Skepta poses backstage in Manchester on June 05, 2019 in Manchester, United Kingdom. Photo: Shirlaine Forrest/Getty Images.

Skepta selected several works by other artists to appear in the “Contemporary Curated” sale, which takes place twice a year in London, including those by Chito, Slawn, Lynette Yiadom-Boakye, Ouattara Watts, and Frank Bowling. 

From rapper to artist to curator, Skepta has become a household name emerging from the British grime scene to the top of the charts with hit singles like “Praise the Lord” featuring A$AP Rocky. 

“We’re seeing the boundaries between different disciplines being blurred,” Lisa Stevenson, head of curated sales at Sotheby’s, told the Financial Times ahead of the auction. 
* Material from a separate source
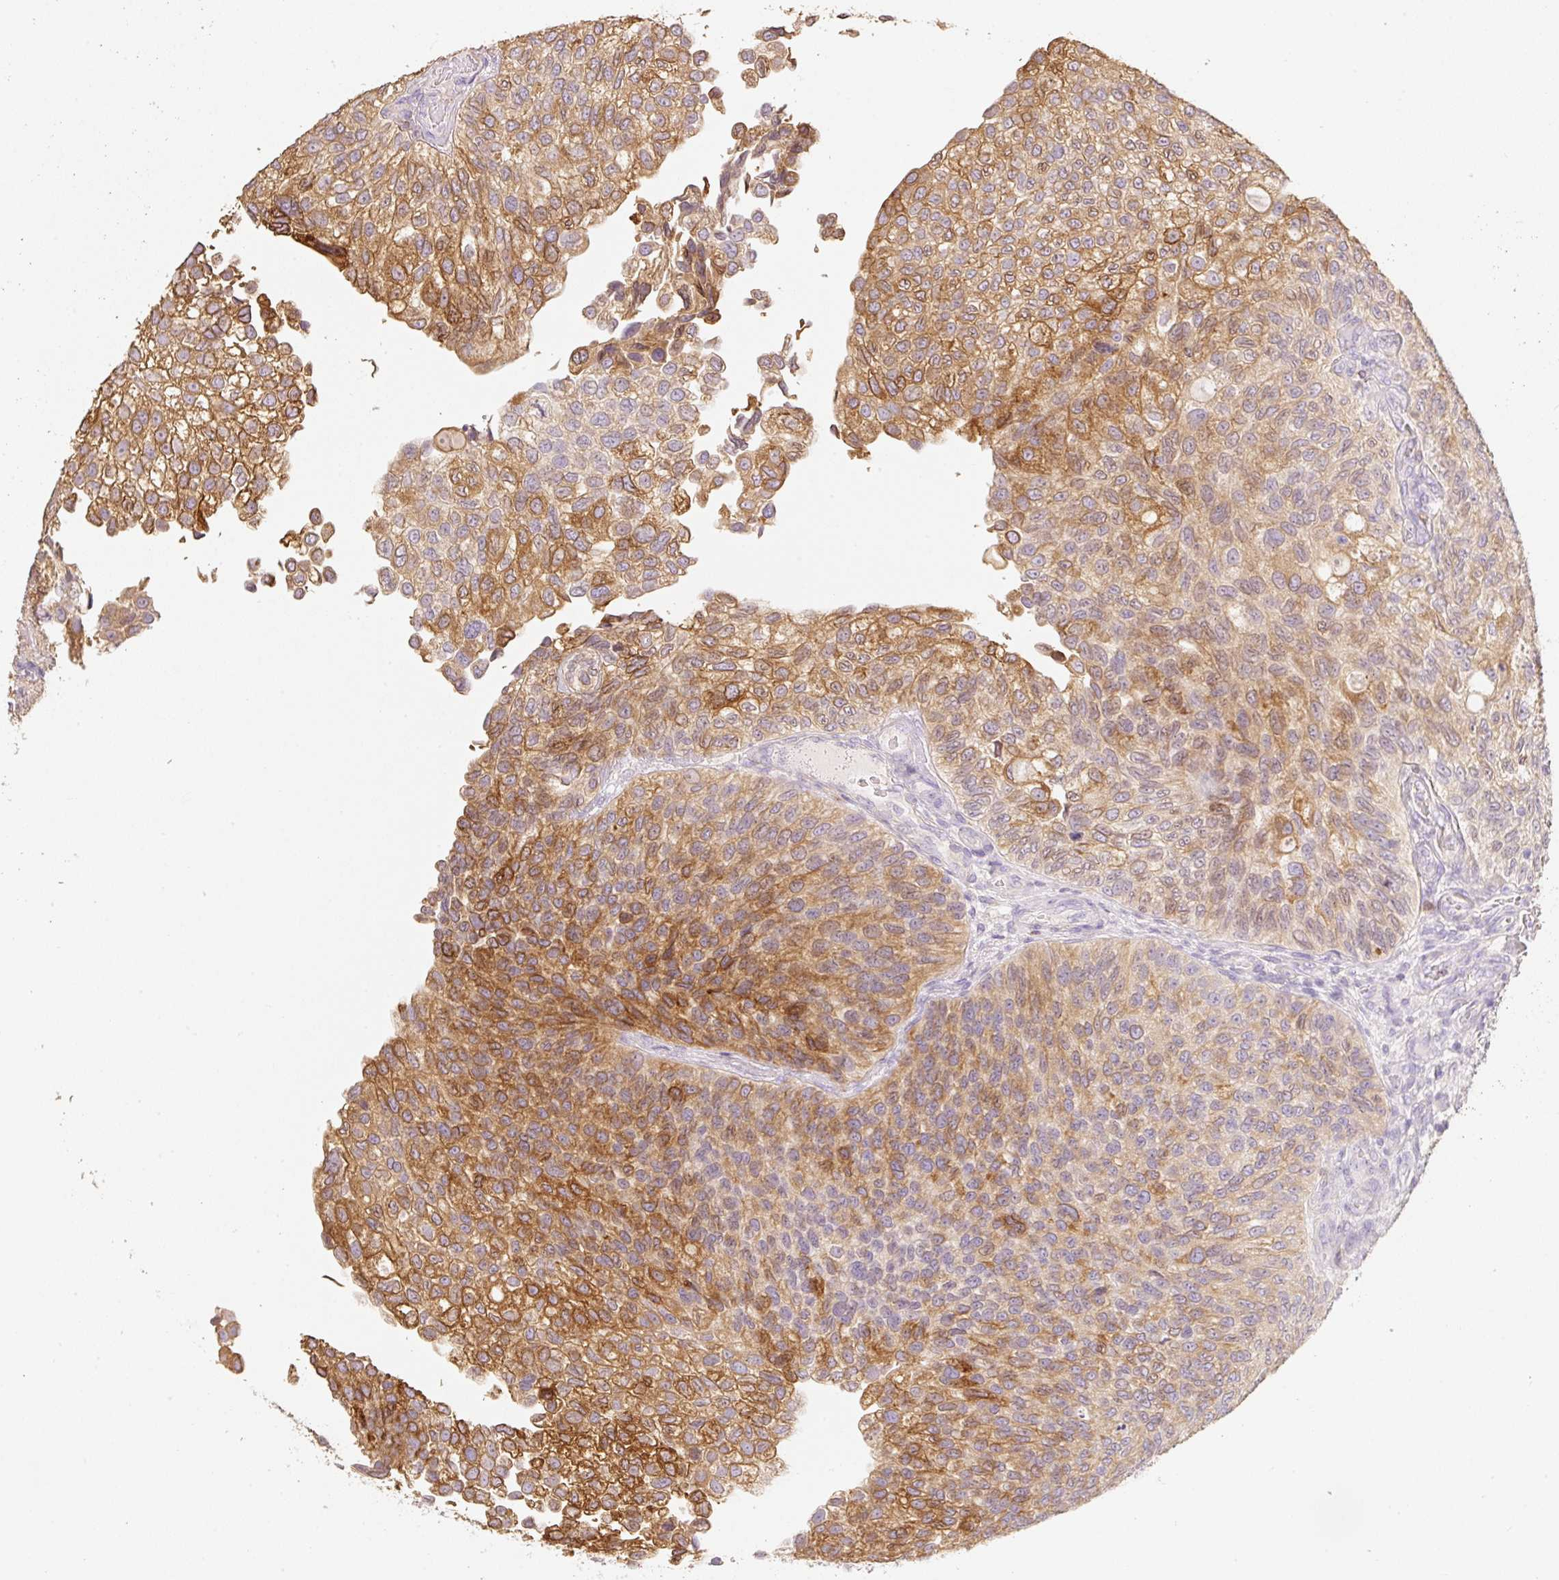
{"staining": {"intensity": "moderate", "quantity": ">75%", "location": "cytoplasmic/membranous"}, "tissue": "urothelial cancer", "cell_type": "Tumor cells", "image_type": "cancer", "snomed": [{"axis": "morphology", "description": "Urothelial carcinoma, NOS"}, {"axis": "topography", "description": "Urinary bladder"}], "caption": "Immunohistochemical staining of urothelial cancer displays medium levels of moderate cytoplasmic/membranous protein staining in approximately >75% of tumor cells. (DAB (3,3'-diaminobenzidine) IHC with brightfield microscopy, high magnification).", "gene": "MBOAT7", "patient": {"sex": "male", "age": 87}}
Skepta has said that he takes inspiration from boundary-blending figures like Virgil Abloh, the late architect turned fashion designer whose garments are often displayed in museums. But It seems unlikely that Skepta will drop the mic for the easel altogether. “I ain’t got the patience for painting!” he told the

What this all means for the Mercury-prize winning musician turned painter is anyone’s guess, though clearly the sale signals appetite for art not only inspired by hip-hop culture, but seamlessly integrated with it.